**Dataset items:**

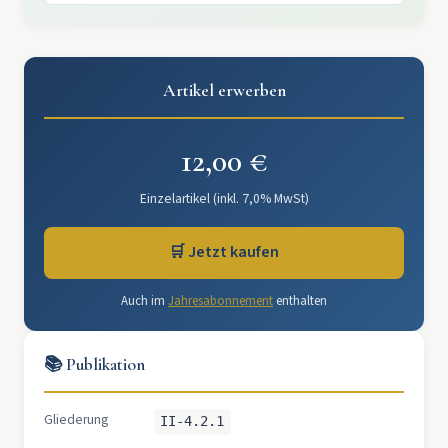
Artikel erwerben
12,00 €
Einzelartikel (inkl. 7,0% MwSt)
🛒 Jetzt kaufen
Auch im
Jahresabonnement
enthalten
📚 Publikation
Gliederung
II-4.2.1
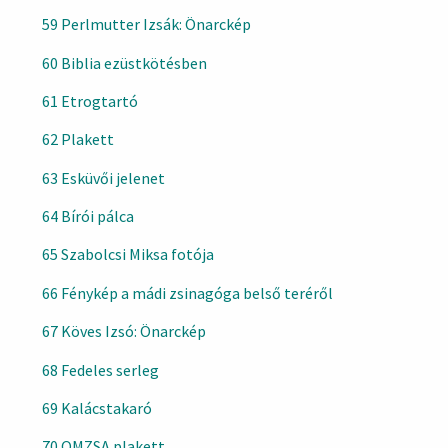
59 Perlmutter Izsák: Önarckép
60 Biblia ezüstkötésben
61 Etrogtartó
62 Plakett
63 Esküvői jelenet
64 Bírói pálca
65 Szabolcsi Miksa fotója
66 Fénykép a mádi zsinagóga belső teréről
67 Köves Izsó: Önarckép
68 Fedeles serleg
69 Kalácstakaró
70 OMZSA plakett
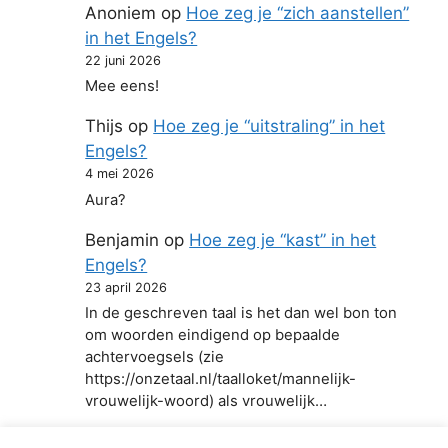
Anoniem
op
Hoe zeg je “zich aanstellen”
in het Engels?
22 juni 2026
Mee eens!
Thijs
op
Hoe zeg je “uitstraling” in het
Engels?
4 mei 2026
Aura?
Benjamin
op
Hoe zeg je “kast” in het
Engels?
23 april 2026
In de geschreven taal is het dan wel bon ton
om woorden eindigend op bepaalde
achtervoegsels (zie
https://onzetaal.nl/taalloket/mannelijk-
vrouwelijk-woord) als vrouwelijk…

**ACTION ITEM:**
Identify the lines of the data that contain the word "Önarckép". Copy each of them.

**RESULT OF THIS EXERCISE:**
59 Perlmutter Izsák: Önarckép
67 Köves Izsó: Önarckép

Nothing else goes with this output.